Amanda menghela napas panjang, apa yang ada di dunia nyata sangatlah berbeda dengan kisah yang terjadi di n****+ yang sedang ditulisnya. Cerita-cerita hasil imajinasinya itu di-upload ke salah satu platform online. Tidak ada bayaran yang didapatkan dari sana sementara ini karena memang sistem p*****t-nya menggunakan sistem view pembaca. Jika tidak banyak yang baca itu berarti tidak akan ada penghasilan yang didapatkannya dari menulis.
“Kebiasan kamu tuh, bengong di depan orang.” Suara Bundanya mengembalikan gadis berbadan gempal itu dari dialog imajinernya.
“Aku bukan bengong, Bun. Aku sedang menelaah apa yang Bunda katakan tadi dan merekamnya baik-baik.”
“Oh, Bunda kira kamu sedang berkhayal apa, Sayang.”
“Enggak, Bun. Aku kalau berkhayal di depan ponsel sambil mengetik novel.”

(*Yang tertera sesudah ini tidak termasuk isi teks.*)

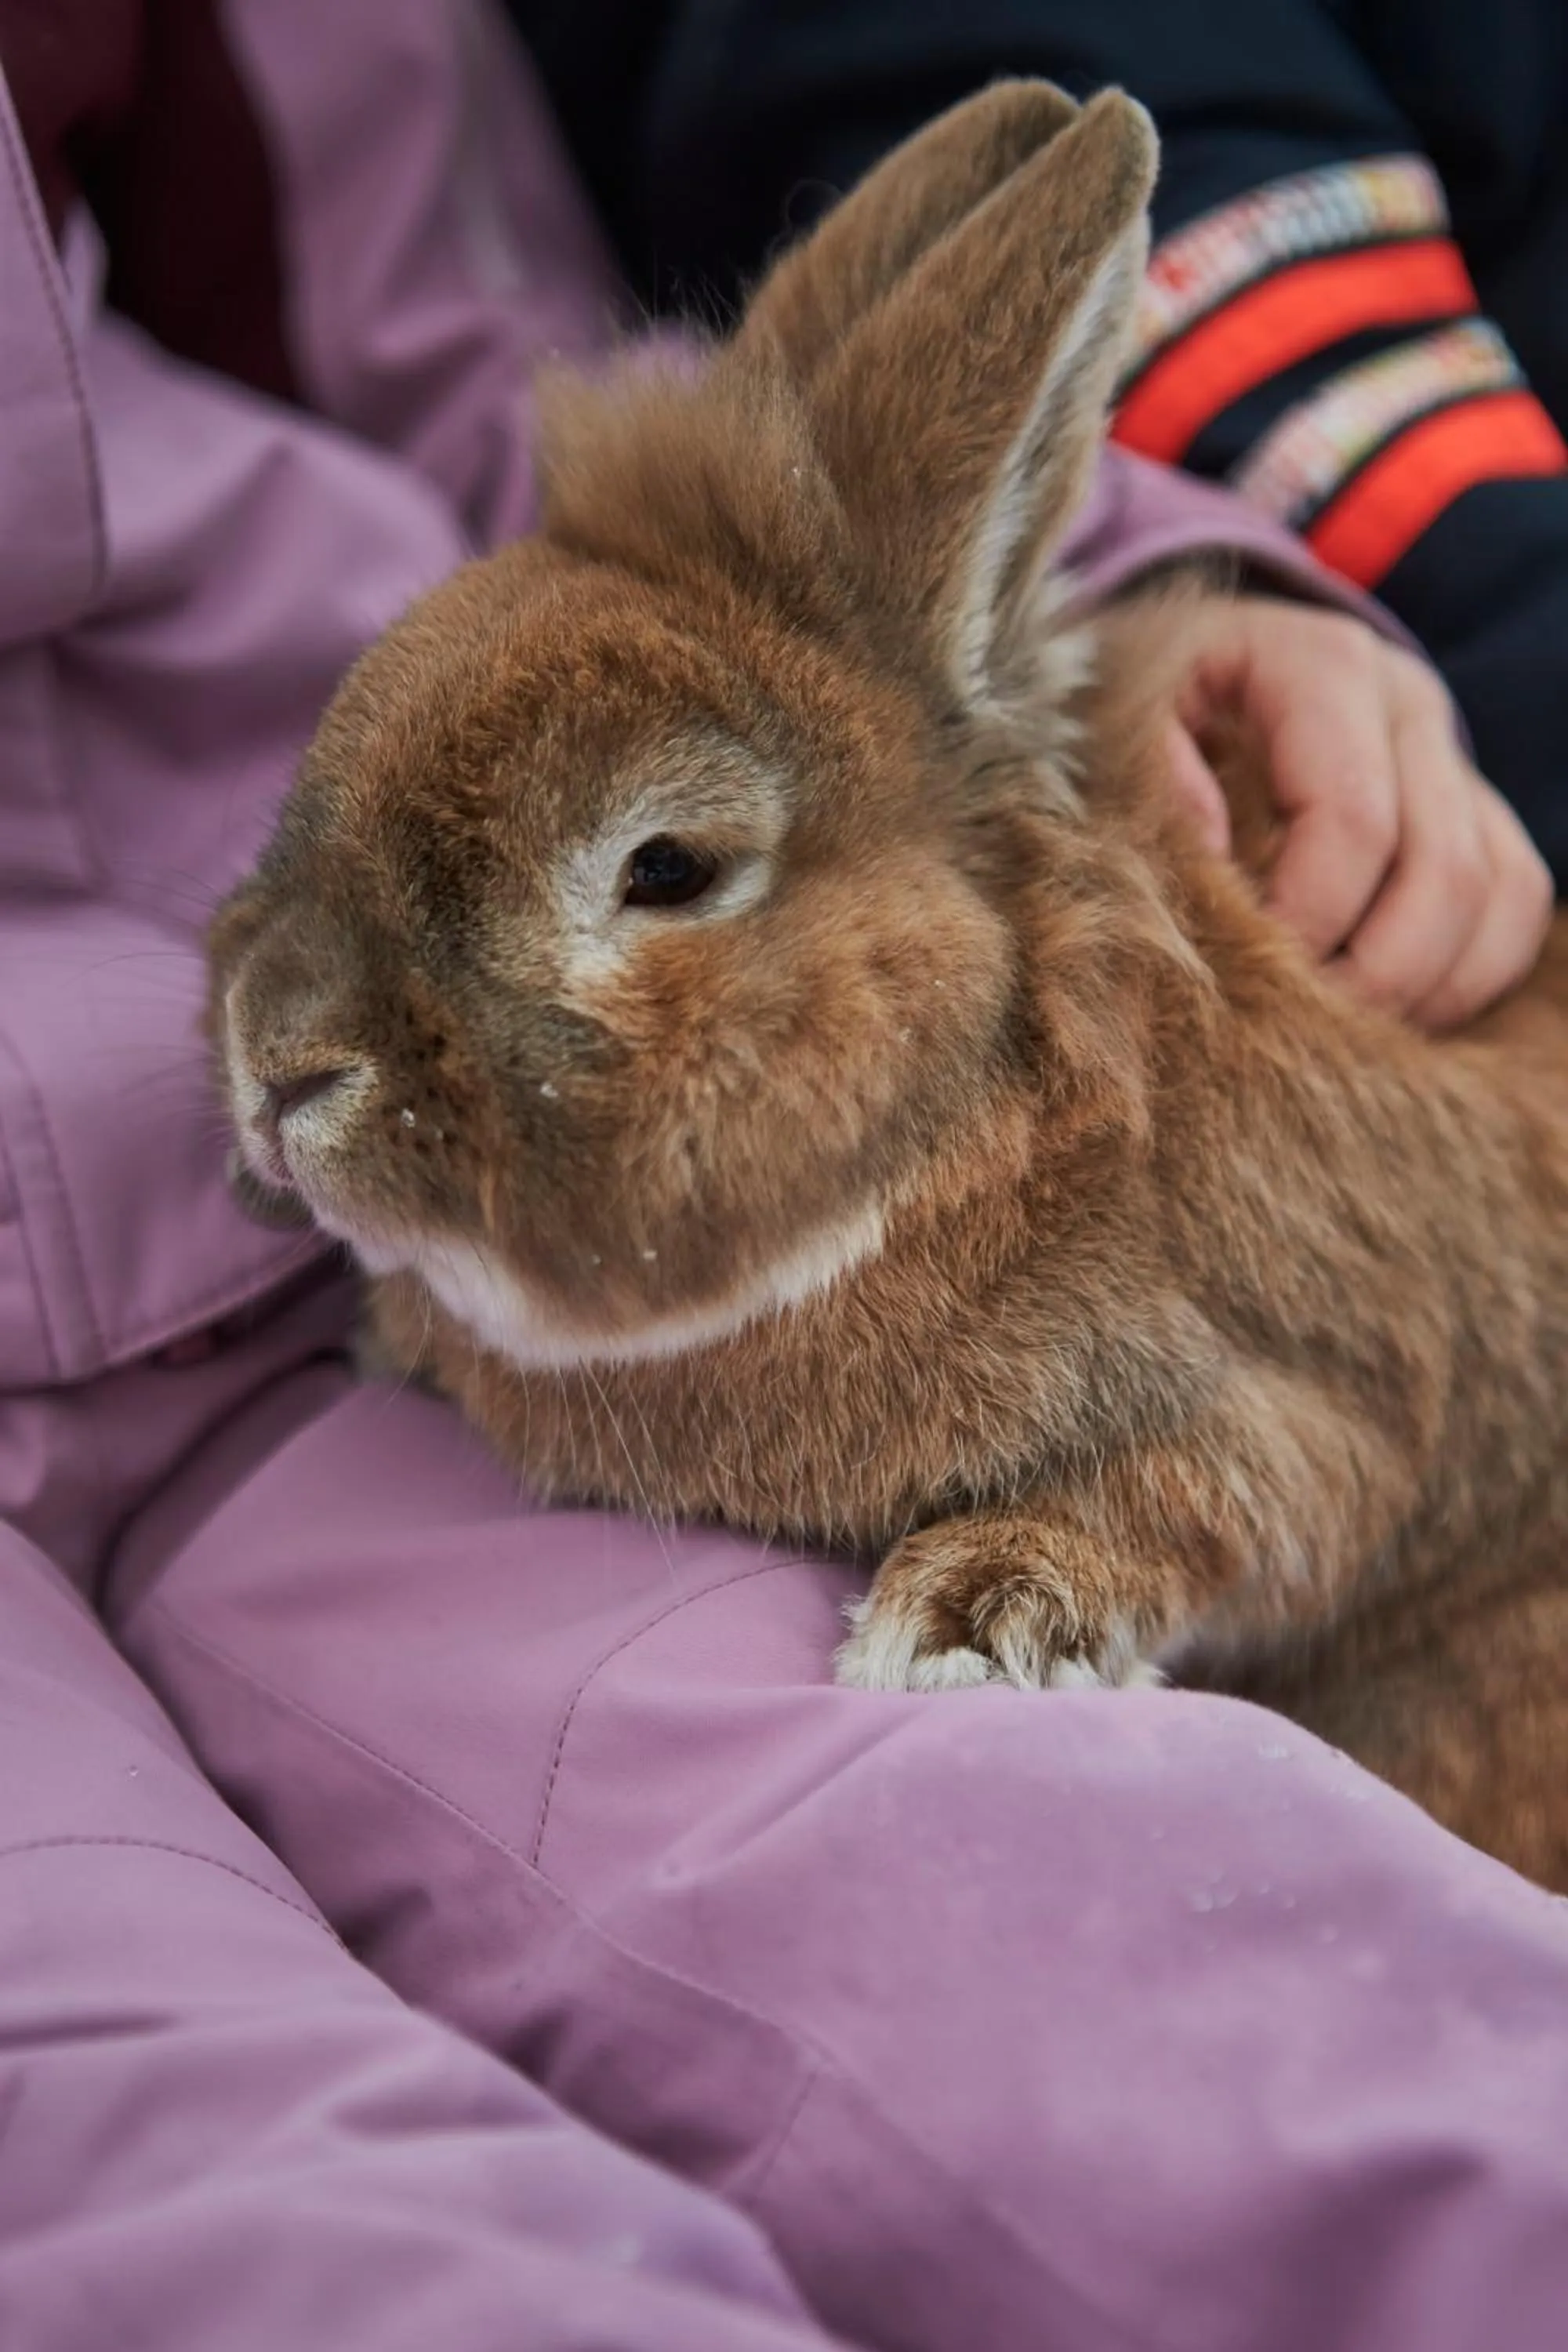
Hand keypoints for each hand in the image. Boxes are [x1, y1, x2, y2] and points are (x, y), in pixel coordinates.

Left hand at [1164, 599, 1553, 1029]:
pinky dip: (1465, 979)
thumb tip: (1211, 851)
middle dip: (1371, 974)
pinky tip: (1388, 1011)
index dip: (1308, 917)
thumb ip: (1155, 769)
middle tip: (1294, 1027)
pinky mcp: (1475, 813)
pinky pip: (1515, 909)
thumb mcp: (1121, 711)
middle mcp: (1409, 706)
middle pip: (1442, 870)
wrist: (1187, 672)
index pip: (1354, 818)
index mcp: (1324, 667)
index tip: (1244, 974)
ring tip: (1336, 1030)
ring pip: (1497, 895)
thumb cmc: (1147, 701)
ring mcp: (1454, 760)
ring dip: (1424, 987)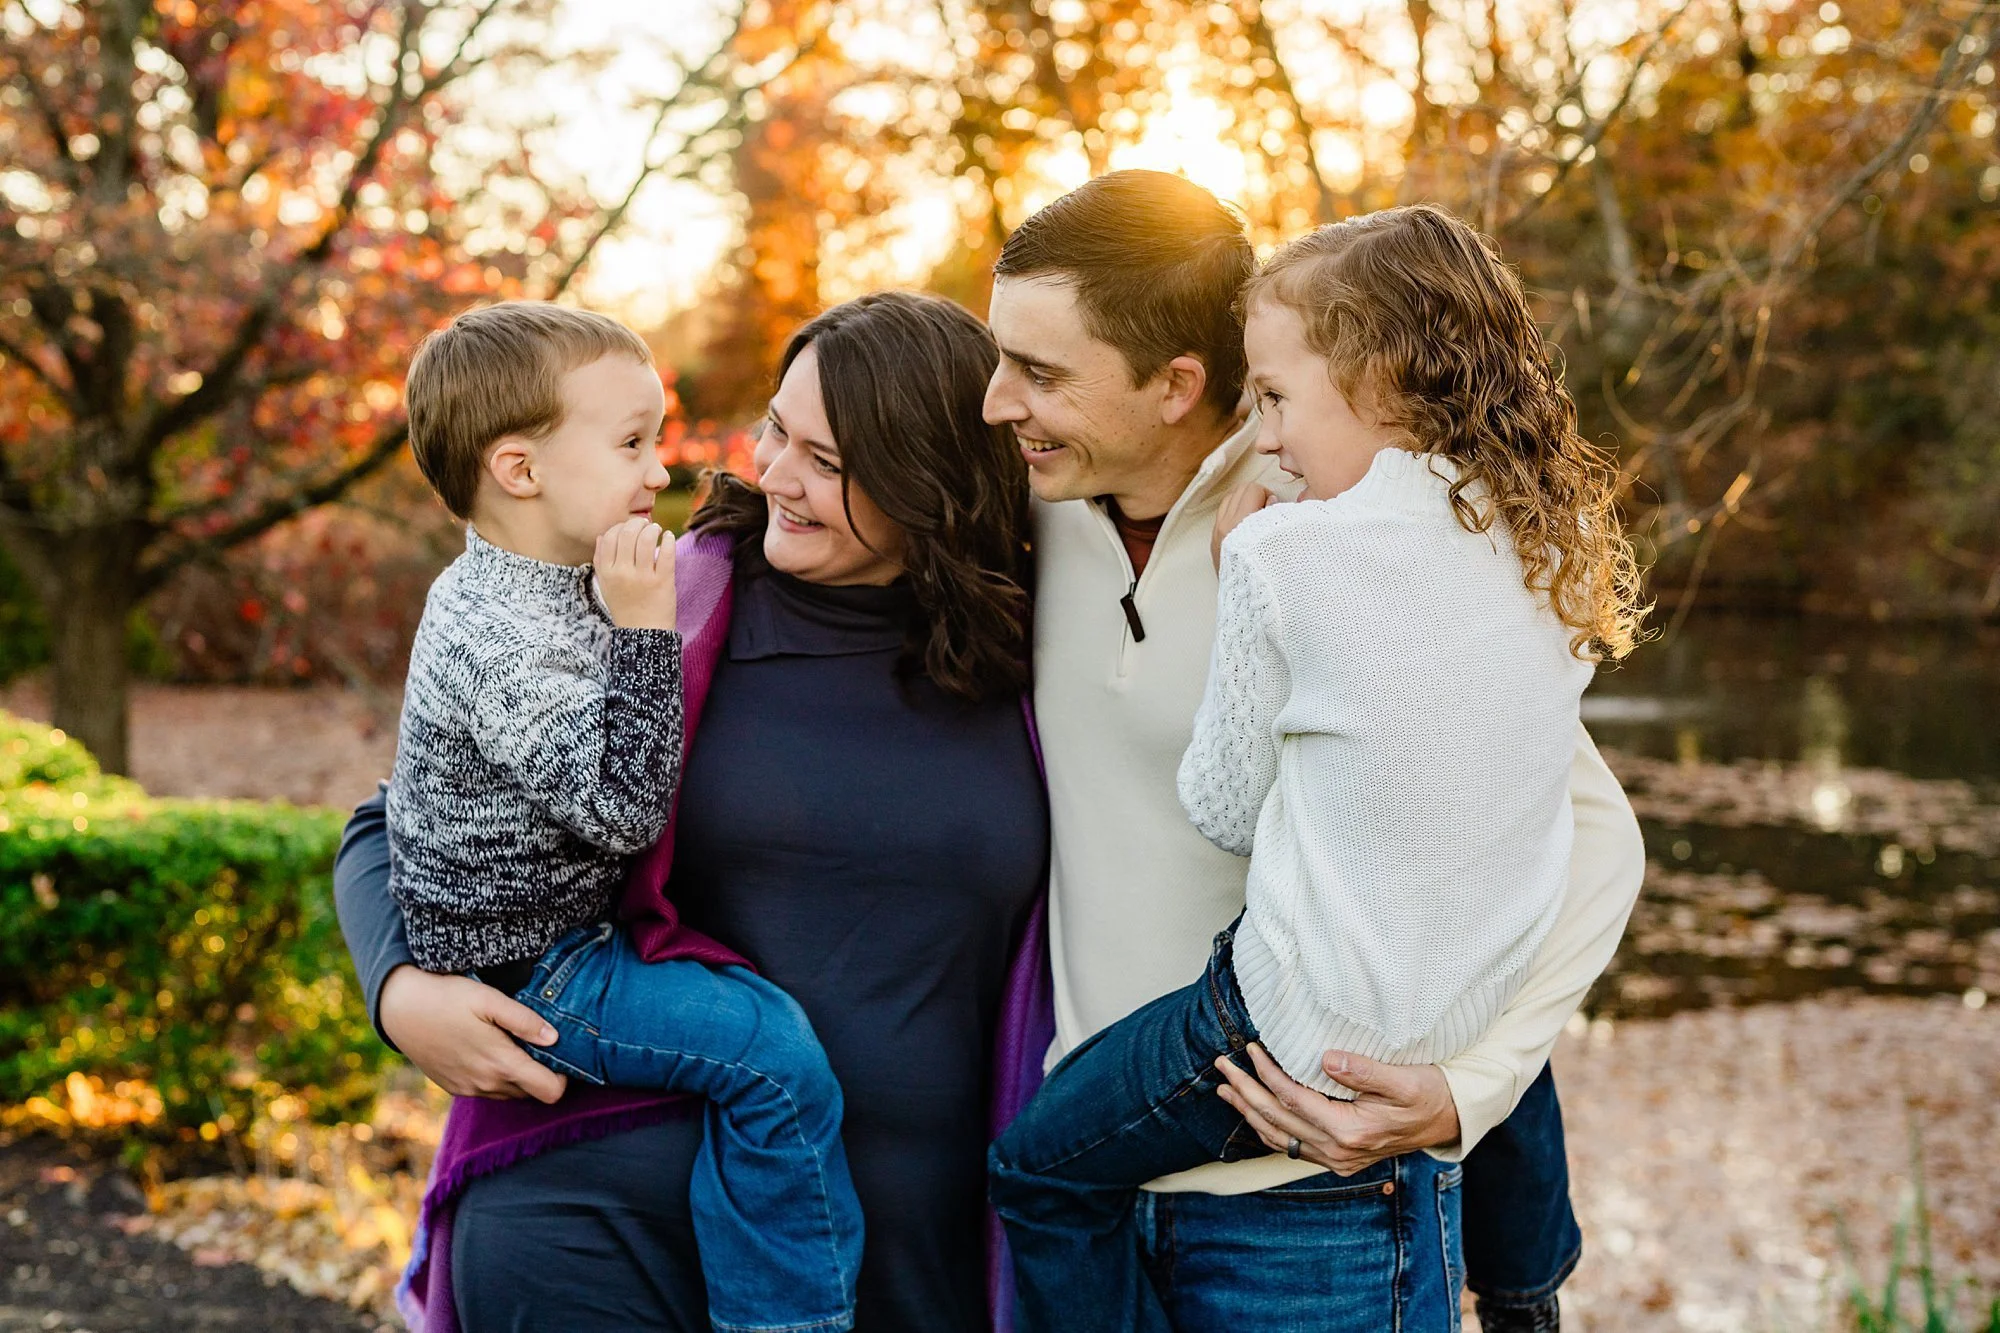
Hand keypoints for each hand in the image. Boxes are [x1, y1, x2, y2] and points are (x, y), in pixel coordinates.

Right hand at [378, 966, 568, 1102]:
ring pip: (510, 1093)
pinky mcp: (454, 1088)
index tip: (558, 1054)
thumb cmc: (447, 997)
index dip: (563, 1077)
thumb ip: (524, 1020)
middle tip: (535, 1043)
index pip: (551, 1092)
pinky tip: (487, 1049)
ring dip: (517, 1076)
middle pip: (532, 1093)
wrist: (400, 1008)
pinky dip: (495, 1077)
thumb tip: (555, 1038)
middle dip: (541, 1074)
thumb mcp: (488, 999)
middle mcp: (486, 1085)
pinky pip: (487, 1092)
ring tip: (511, 1043)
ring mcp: (468, 1089)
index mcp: (501, 1064)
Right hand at [594, 517, 675, 630]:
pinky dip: (668, 540)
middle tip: (646, 524)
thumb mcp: (606, 586)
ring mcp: (643, 577)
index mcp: (607, 573)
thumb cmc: (625, 607)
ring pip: (646, 539)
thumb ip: (600, 561)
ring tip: (658, 530)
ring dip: (653, 529)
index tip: (629, 527)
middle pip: (627, 534)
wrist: (643, 633)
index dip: (620, 526)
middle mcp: (622, 573)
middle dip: (638, 523)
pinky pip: (666, 552)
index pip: (609, 537)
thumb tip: (601, 536)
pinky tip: (668, 538)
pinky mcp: (662, 581)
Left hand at [1211, 483, 1273, 569]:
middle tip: (1266, 510)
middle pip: (1238, 491)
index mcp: (1240, 523)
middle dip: (1254, 496)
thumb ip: (1275, 515)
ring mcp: (1215, 534)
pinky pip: (1222, 515)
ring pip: (1228, 500)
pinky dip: (1233, 513)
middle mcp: (1224, 526)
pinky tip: (1245, 527)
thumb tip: (1269, 499)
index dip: (1267, 495)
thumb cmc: (1269, 570)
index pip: (1252, 490)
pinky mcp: (1212, 543)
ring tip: (1255, 516)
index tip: (1274, 508)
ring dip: (1242, 502)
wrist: (1249, 600)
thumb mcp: (1278, 541)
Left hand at [1214, 1044, 1460, 1175]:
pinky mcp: (1340, 1157)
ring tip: (1225, 1090)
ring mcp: (1338, 1158)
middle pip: (1277, 1119)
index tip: (1249, 1049)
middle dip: (1245, 1092)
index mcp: (1350, 1131)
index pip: (1293, 1098)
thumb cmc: (1430, 1095)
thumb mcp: (1403, 1079)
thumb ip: (1364, 1071)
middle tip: (1221, 1068)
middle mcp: (1339, 1151)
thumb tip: (1325, 1058)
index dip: (1267, 1073)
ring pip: (1279, 1137)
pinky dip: (1269, 1128)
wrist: (1450, 1121)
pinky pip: (1293, 1146)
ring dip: (1249, 1112)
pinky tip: (1255, 1114)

"Semangat ya anak Bunda mengetik novelnya, semoga bisa menghasilkan uang dari hasil memeras otaknya." Perempuan itu mengepalkan tangannya lalu mengangkatnya ke atas, sebuah senyuman kecil terlihat di wajahnya.
"Aamiin, terima kasih, Bun. Aku mau pamit ke kamar ya, mau ngetik."
"Iya, Sayang," kata perempuan itu seraya merapihkan piring-piring kotor yang ada di atas meja.